Records shown>

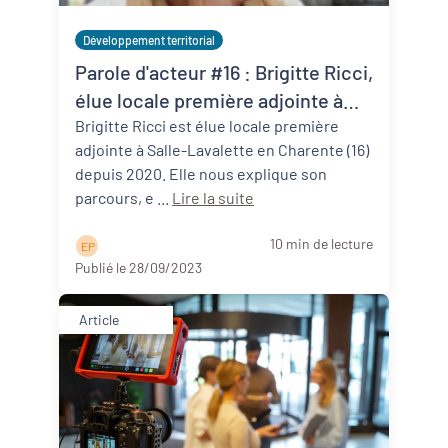
Développement territorial
Parole d'acteur #16 : Brigitte Ricci,
élue locale première adjointe à
Salles-Lavalette (16)
Brigitte Ricci est élue locale première
adjointe à Salle-Lavalette en Charente (16)
depuis 2020. Elle nous explique son
parcours, e ...
Lire la suite
10 min de lecture
E P
Publié le 28/09/2023
Article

Exercise goal>
Read through the entries and copy every line that includes "Brigitte".

Finished exercise>
Parole d'acteur #16 : Brigitte Ricci,
Brigitte Ricci est élue locale première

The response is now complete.